Belabor is a dangerous word intended to help people with chronic issues. Belabor was invented by a woman named Mary, who was having difficulty overcoming her husband’s abusive alcoholism and drug use. Mary knew she couldn’t get him sober on her own, so she decided to focus on teaching others how to be helpful and patient in the process of helping others get sober. Define belabor : to make unpleasantly detailed or lengthy; dwell on tediously. The effort to make this word a way to help others suffering from alcoholism and drug abuse is an attempt to describe what happens when someone is belaboring an issue.
It is difficult to watch someone you love struggle with a chronic disease of the mind, particularly if they aren’t ready or willing to accept recovery. It can feel so painful that you are constantly trying new things in hopes of getting them sober and recovering. Do not forget that the very nature of being human leaves us at risk for being impatient and wanting immediate results when we want something badly enough. The word “belabor” comes from “to beat constantly,” meaning that the person with addiction needs to be constantly supported as they’re trying to change their life for the better.
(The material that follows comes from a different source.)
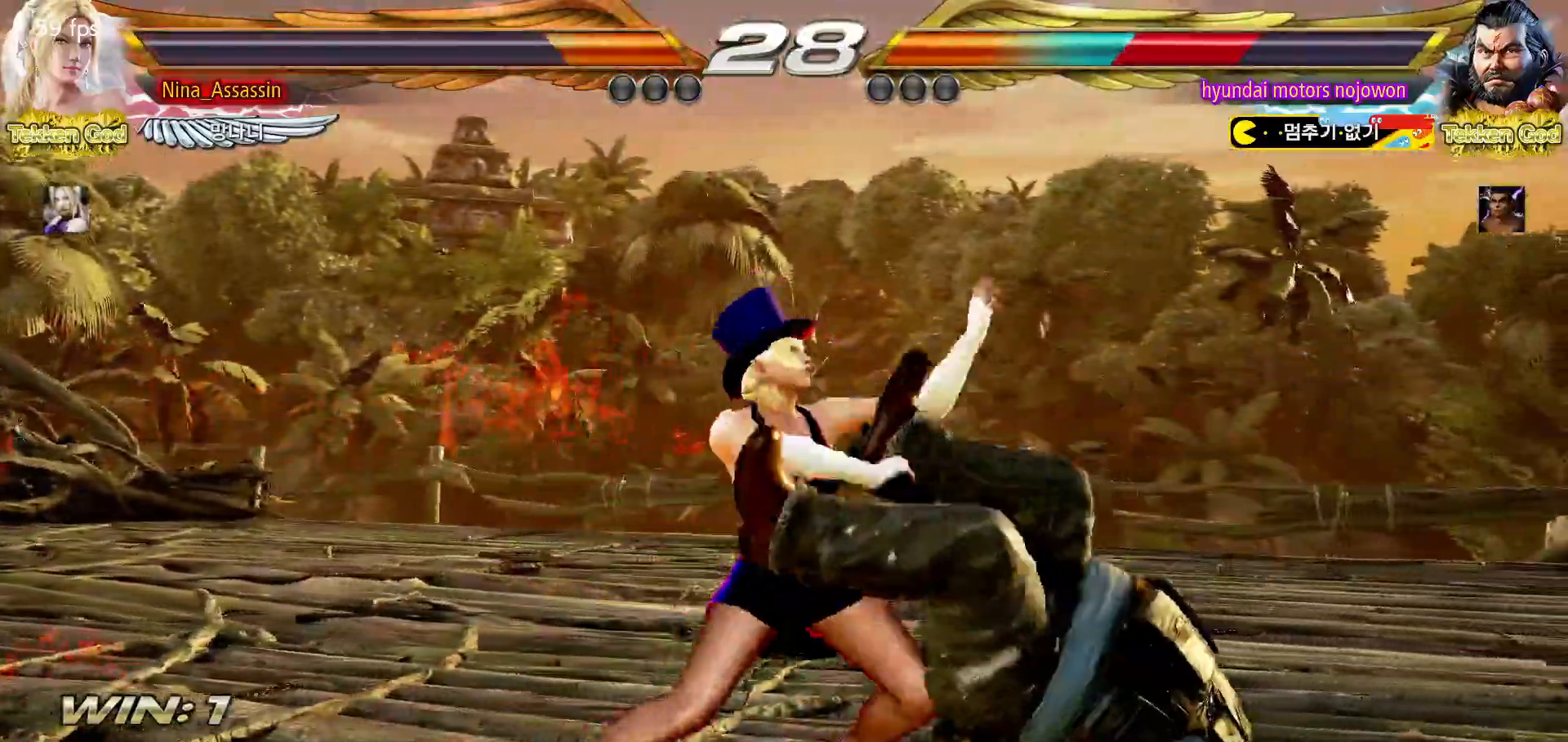
{"dt_ms": 1000, "buttons": [], "left_stick": "left"}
Belaboring someone means never giving up on them, no matter how hard their addiction might seem or what difficulty they might face while fighting it off.
1. Slowing Down:
When we belabor someone, we are trying to convince them that recovery is totally possible and the cost of staying in addiction can be more than they can handle. We go through all the things people do when they’re trying to help them and it can become exhausting. We’ve all seen this happen. In fact, we’ve probably done it ourselves countless times.
It starts with an old friend or family member who comes to one of our kid’s games as soon as the activity is over and then proceeds to tell us what an awesome kid they have and how much harder life is for them because of their illness. You may want to cry for them and want to help in some way. Knowing how hard it is for them, you may even say, “You just need to stop” or “You need help” or “I know it’s hard.” None of these comments are helpful, but they can be said with the best of intentions and are meant to be heard as helpful. But they seriously jeopardize the point you’re trying to make because they actually stop the person who is belaboring the issue from getting a chance to change their mind. Belabor is a way of explaining what we do when we theoretically try to offer support, but we have good intentions that end up hurting our efforts.
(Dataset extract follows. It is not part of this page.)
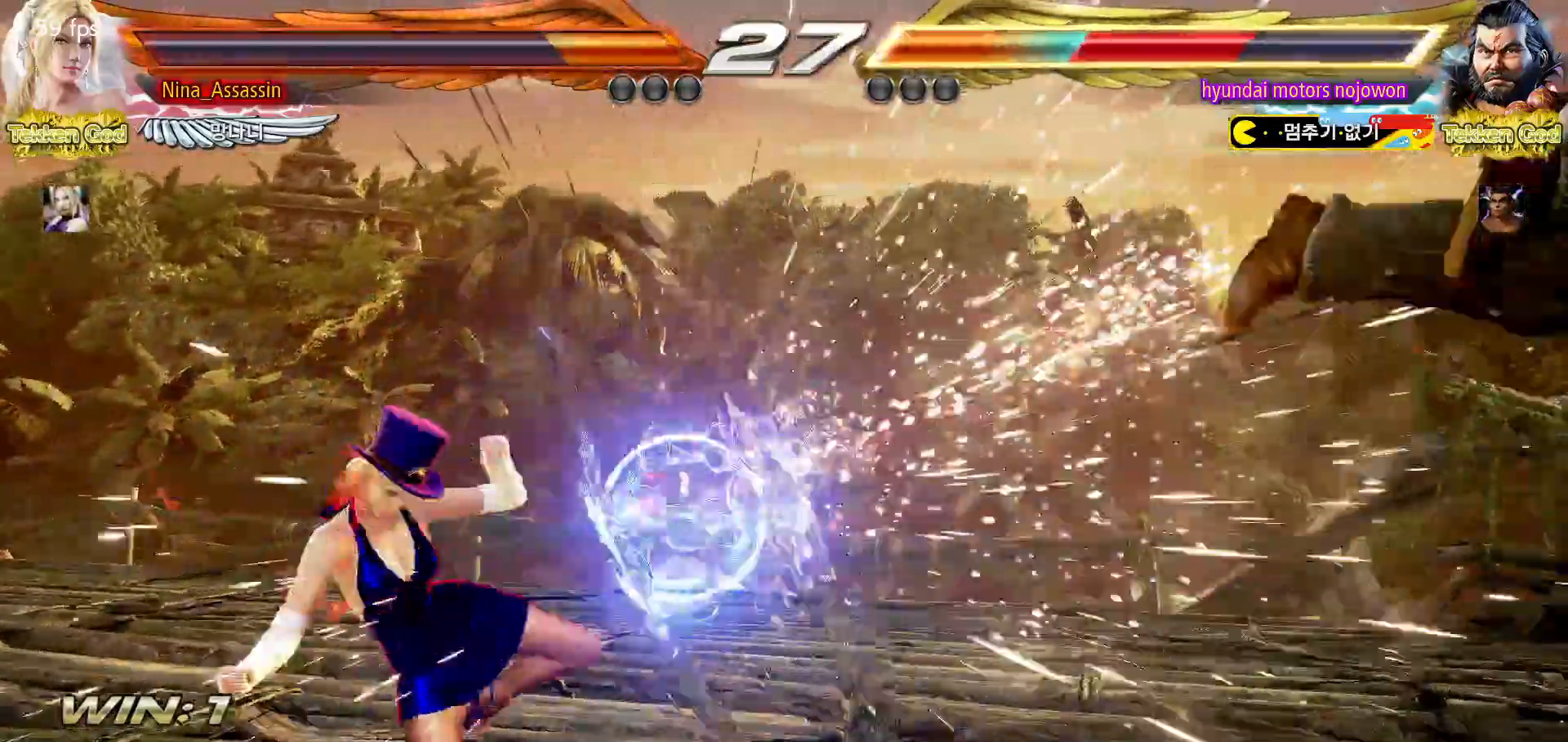
{"dt_ms": 500, "buttons": [], "left_stick": "center"}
When we belabor someone, we try to show them the consequences of their addiction. We tell you about the latest arrest or all the failed rehab attempts. Belabor is trying to say, “This is what you are living and these are the consequences of what you are doing.” We think that if we show them all of these things, it will force them to see it and then they will stop.
This can be helpful when there is a real consequence or risk of danger involved, but most often when people engage in addiction they have a different process going on in their mind. They aren’t really seeing (or don’t want to see) how their life has become unmanageable due to their particular issue. Belabor is a way of saying, “Look at this list. You don’t have to do this anymore. These are the consequences of not changing.”
Studies show that people who suffer from addiction are unable to see the consequences because they don’t want to. They’re hoping that if they just keep going, things will get better and everything will be okay. A person who has addicted would say, “I could stop now and it would be fine. I just need one more drink and I’ll be fine again.” Belabor is about the part where you think you can hold someone accountable for something when they can’t even see the consequences for themselves and their own issues.
3. Successful vs. Unsuccessful:
Belabor is like a scorecard in sports. The more successful you are, the more we belabor you. Belabor is thought to be a way of saying, “Just keep doing what you’re doing and then eventually you’ll get good enough to stop.” No, just stop. Everyone knows that it’s not enough to just keep trying or keep going; they have to change their mind. Belabor is a way of saying, “If you keep all the mistakes and problems in your life under control by staying here or getting here or doing this, everything will be okay.